Recently, Martin Birchall's group moved this technology into a human patient with end-stage airway disease.117 This group was able to remove the cellular material and MHC antigens from a human donor trachea and, using a specialized bioreactor, seed this acellular matrix with chondrocytes and epithelial cells derived from the patient to receive the graft. This construct was then used to replace the patient's left main bronchus. There were no perioperative complications, and the left lung ventilated normally as soon as the graft was placed. At 3 months after surgery, the patient's lung function was in the normal range for her age and sex, and she was able to function normally. Although longer follow-up and larger study populations are needed, this report indicates that tissue engineering may be a new option for patients with airway disease.
However, whereas there has been exciting progress with tissue engineering techniques for hollow organs, the development of methods to generate larger, solid organs with more complex histological structure has been much more difficult. A number of issues must be addressed before fully functional, engineered organs such as liver and kidney can be prepared in the laboratory. First, these organs contain extremely complex internal structures made up of numerous cell types arranged in very specific ways, and simple cell-seeding techniques may not be sufficient for reconstructing these structures. In addition, the large size of these organs dictates that the delivery of oxygen and nutrients to each part of the organ will be a challenge, unless a method for engineering a functional vascular network within the organ can be found. However, despite the challenges, there have been some encouraging results from several studies. For example, the kidney contains multiple cell types and a complex functional anatomy that renders it one of the most difficult to reconstruct,21,118 yet we were able to create a rudimentary form of this organ that appeared to have at least the filtration properties of the native kidney.

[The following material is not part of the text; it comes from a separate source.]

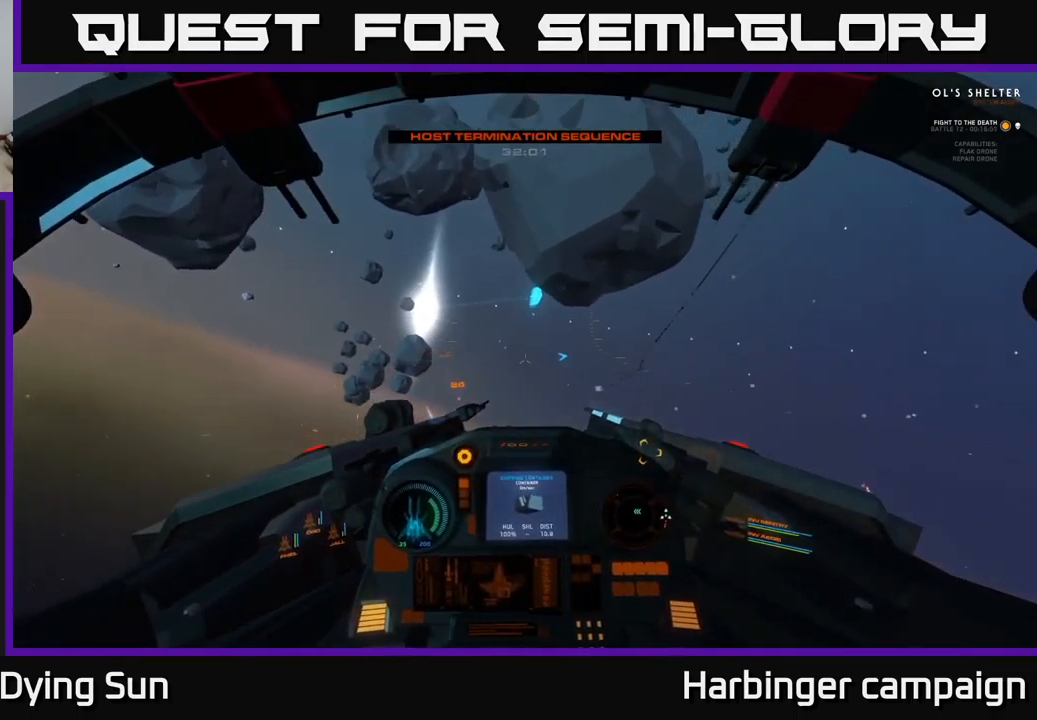
{"buttons": ["L2", "L3"], "left_stick": "center", "right_stick": "up-left", "events": [[66, "right_stick", "up"], [366, "right_stick", "up-left"]]}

We applied the principles of both tissue engineering and therapeutic cloning in an effort to produce genetically identical renal tissue in a large animal model, the cow (Bos taurus).119 Bovine skin fibroblasts from adult Holstein steers were obtained by ear notch, and single donor cells were isolated and microinjected into the perivitelline space of donor enucleated oocytes (nuclear transfer). The resulting blastocysts were implanted into progestin-synchronized recipients to allow for further in vivo growth. After 12 weeks, cloned renal cells were harvested and expanded in vitro. Next, the cloned renal cells were seeded on scaffolds consisting of three collagen-coated cylindrical silastic catheters. The ends of the three membranes of each scaffold were connected to catheters that terminated into a collecting reservoir. This created a renal neo-organ with a mechanism for collecting the excreted urinary fluid. These scaffolds with the collecting devices were transplanted subcutaneously into the same steer from which the genetic material originated and then retrieved 12 weeks after implantation.

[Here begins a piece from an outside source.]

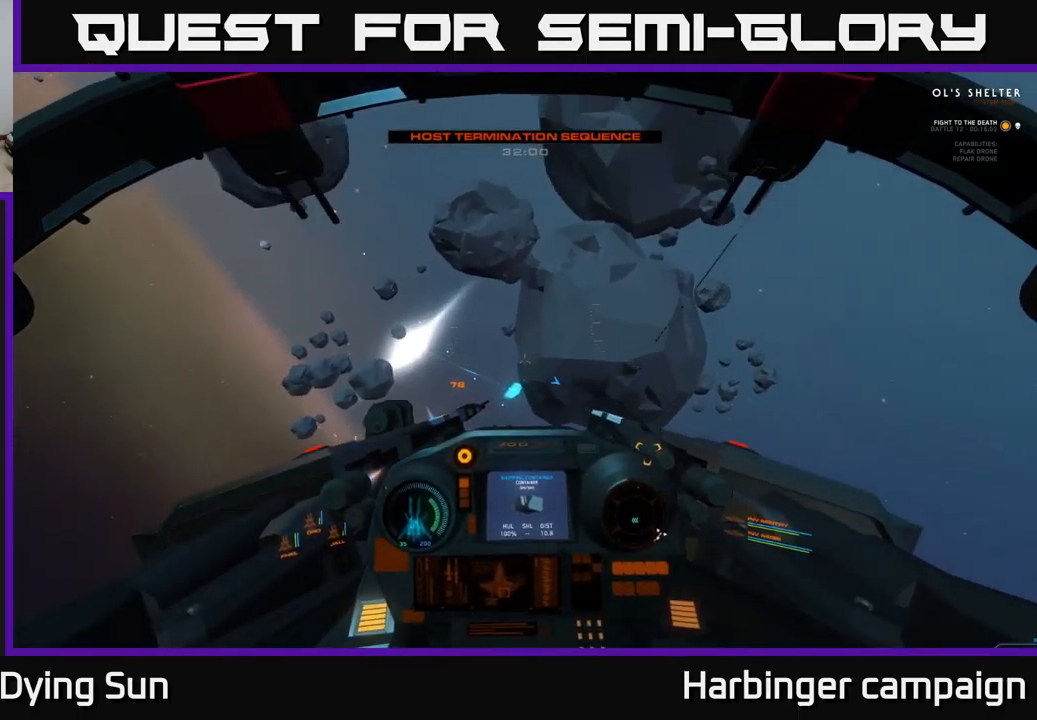
{"buttons": ["L2", "L3"], "left_stick": "center", "right_stick": "down", "events": [[50, "right_stick", "left"], [333, "right_stick", "down"]]}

At this time, a yellow urine-like fluid was observed collecting within the reservoir of the device. Chemical analysis of this fluid, including urea nitrogen and creatinine levels, electrolyte levels, specific gravity, and glucose concentration, revealed that the implanted renal cells possessed filtration, reabsorption, and secretory capabilities. Histological examination of the retrieved implants revealed extensive vascularization and self-organization of the cells into glomeruli and tubule-like structures. A clear continuity between the glomeruli, the tubules, and the silastic catheter was noted that allowed the passage of urine into the collecting reservoir. These studies demonstrated that cells derived from nuclear transfer can be successfully harvested, expanded in culture, and transplanted in vivo with the use of biodegradable scaffolds on which the single suspended cells can organize into tissue structures that are genetically identical to those of the host. These studies were the first demonstration of the use of therapeutic cloning for regeneration of tissues in vivo. However, the size of this device was small, and the challenge will be to create a larger device with functioning vasculature and innervations, so that it can replace all of the myriad metabolic functions of the kidney.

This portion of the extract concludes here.